• [Problem to work on] Could you edit the rows below so that every "Boletim" becomes "Informe", leaving everything else unchanged?

= Beginning of Section =

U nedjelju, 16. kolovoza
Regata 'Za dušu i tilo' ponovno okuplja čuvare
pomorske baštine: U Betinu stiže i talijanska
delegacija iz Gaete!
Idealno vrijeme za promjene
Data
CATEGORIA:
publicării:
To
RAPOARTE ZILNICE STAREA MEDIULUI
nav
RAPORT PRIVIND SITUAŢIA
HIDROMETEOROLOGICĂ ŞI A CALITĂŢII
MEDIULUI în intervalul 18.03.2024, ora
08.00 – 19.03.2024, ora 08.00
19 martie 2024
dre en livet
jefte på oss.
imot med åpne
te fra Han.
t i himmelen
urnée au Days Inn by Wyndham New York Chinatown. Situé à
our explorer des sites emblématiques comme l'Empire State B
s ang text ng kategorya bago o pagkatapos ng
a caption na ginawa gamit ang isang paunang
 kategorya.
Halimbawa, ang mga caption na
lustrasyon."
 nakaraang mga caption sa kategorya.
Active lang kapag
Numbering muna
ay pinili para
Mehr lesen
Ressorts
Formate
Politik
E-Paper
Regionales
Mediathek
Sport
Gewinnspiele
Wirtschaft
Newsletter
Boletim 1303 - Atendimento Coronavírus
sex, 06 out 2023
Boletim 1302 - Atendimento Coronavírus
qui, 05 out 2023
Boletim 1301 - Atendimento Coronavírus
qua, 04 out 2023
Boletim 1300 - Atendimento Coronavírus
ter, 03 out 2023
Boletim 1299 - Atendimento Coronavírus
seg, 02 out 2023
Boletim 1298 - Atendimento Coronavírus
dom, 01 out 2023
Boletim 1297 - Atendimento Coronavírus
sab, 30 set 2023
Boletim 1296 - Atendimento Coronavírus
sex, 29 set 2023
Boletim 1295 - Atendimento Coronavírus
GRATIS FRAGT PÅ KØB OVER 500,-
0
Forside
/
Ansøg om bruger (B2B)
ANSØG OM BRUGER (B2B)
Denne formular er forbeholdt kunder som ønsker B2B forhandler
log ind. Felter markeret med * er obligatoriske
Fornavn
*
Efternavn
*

= End of Section =

• [Written response]
U nedjelju, 16. kolovoza
Regata 'Za dušu i tilo' ponovno okuplja čuvare
pomorske baštine: U Betinu stiže i talijanska
delegacija iz Gaete!
Idealno vrijeme za promjene
Data
CATEGORIA:
publicării:
To
RAPOARTE ZILNICE STAREA MEDIULUI
nav
RAPORT PRIVIND SITUAŢIA
HIDROMETEOROLOGICĂ ŞI A CALITĂŢII
MEDIULUI în intervalul 18.03.2024, ora
08.00 – 19.03.2024, ora 08.00
19 martie 2024
dre en livet
jefte på oss.
imot med åpne
te fra Han.
t i himmelen
urnée au Days Inn by Wyndham New York Chinatown. Situé à
our explorer des sites emblématiques comme l'Empire State B
s ang text ng kategorya bago o pagkatapos ng
a caption na ginawa gamit ang isang paunang
 kategorya.
Halimbawa, ang mga caption na
lustrasyon."
 nakaraang mga caption sa kategorya.
Active lang kapag
Numbering muna
ay pinili para
Mehr lesen
Ressorts
Formate
Politik
E-Paper
Regionales
Mediathek
Sport
Gewinnspiele
Wirtschaft
Newsletter
Informe 1303 - Atendimento Coronavírus
sex, 06 out 2023
Informe 1302 - Atendimento Coronavírus
qui, 05 out 2023
Informe 1301 - Atendimento Coronavírus
qua, 04 out 2023
Informe 1300 - Atendimento Coronavírus
ter, 03 out 2023
Informe 1299 - Atendimento Coronavírus
seg, 02 out 2023
Informe 1298 - Atendimento Coronavírus
dom, 01 out 2023
Informe 1297 - Atendimento Coronavírus
sab, 30 set 2023
Informe 1296 - Atendimento Coronavírus
sex, 29 set 2023
Informe 1295 - Atendimento Coronavírus
GRATIS FRAGT PÅ KØB OVER 500,-
0
Forside
/
Ansøg om bruger (B2B)
ANSØG OM BRUGER (B2B)
Denne formular er forbeholdt kunder som ønsker B2B forhandler
log ind. Felter markeret med * er obligatoriske
Fornavn
*
Efternavn
*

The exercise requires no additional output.